THE TASK — For the listing that follows, give again exactly the lines from the one with "during which the" to the one with "present technology, individual", including both.

·····

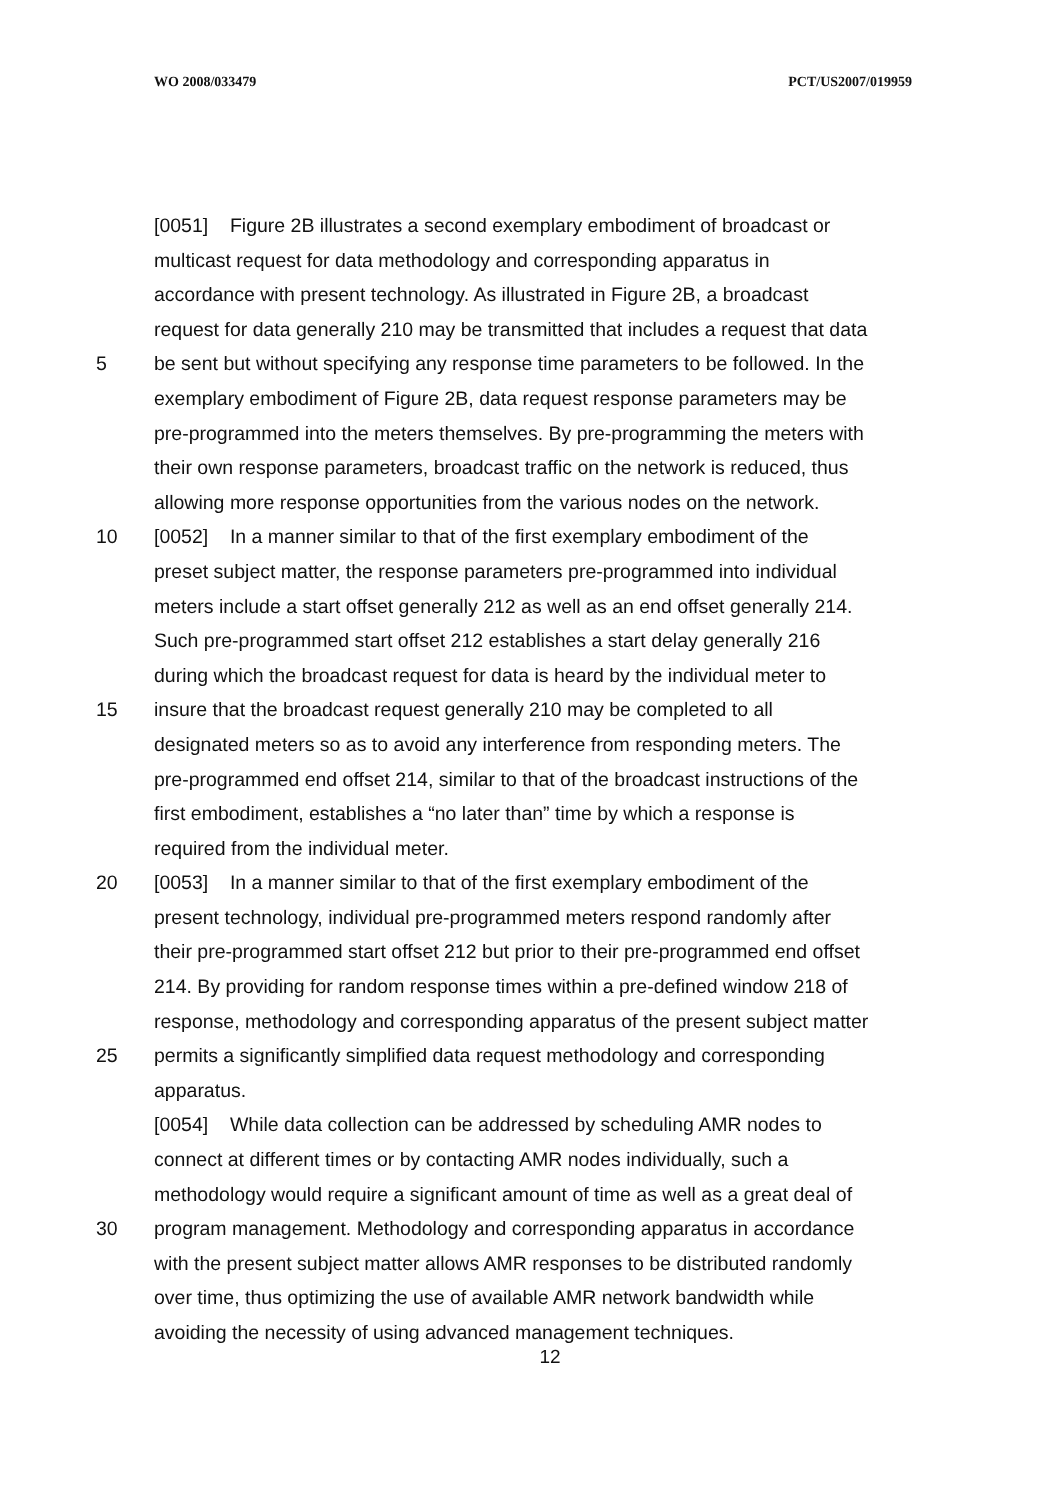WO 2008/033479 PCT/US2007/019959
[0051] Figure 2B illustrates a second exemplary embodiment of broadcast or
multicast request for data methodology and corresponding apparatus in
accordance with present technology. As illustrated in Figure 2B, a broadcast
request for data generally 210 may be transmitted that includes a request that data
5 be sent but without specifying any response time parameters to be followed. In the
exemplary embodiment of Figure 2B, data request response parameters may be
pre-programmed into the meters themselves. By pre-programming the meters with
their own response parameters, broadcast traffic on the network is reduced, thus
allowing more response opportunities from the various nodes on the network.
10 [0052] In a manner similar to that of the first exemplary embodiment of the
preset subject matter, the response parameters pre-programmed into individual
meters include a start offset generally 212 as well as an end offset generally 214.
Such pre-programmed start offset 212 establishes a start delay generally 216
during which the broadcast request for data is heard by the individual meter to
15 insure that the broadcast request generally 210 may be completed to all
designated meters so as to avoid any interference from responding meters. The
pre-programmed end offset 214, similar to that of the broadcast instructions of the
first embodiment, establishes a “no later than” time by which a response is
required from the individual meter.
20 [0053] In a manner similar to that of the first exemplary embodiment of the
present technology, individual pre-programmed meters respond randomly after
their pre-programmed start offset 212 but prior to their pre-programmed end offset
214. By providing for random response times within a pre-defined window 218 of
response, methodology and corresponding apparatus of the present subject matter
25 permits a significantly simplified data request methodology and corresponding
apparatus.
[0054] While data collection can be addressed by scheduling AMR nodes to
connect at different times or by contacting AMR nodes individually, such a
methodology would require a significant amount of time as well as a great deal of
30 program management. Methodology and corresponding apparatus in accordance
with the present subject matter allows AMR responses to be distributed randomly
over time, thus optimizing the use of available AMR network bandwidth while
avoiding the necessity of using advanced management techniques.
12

·····

REPLY —
during which the broadcast request for data is heard by the individual meter to
15 insure that the broadcast request generally 210 may be completed to all
designated meters so as to avoid any interference from responding meters. The
pre-programmed end offset 214, similar to that of the broadcast instructions of the
first embodiment, establishes a “no later than” time by which a response is
required from the individual meter.
20 [0053] In a manner similar to that of the first exemplary embodiment of the
present technology, individual pre-programmed meters respond randomly after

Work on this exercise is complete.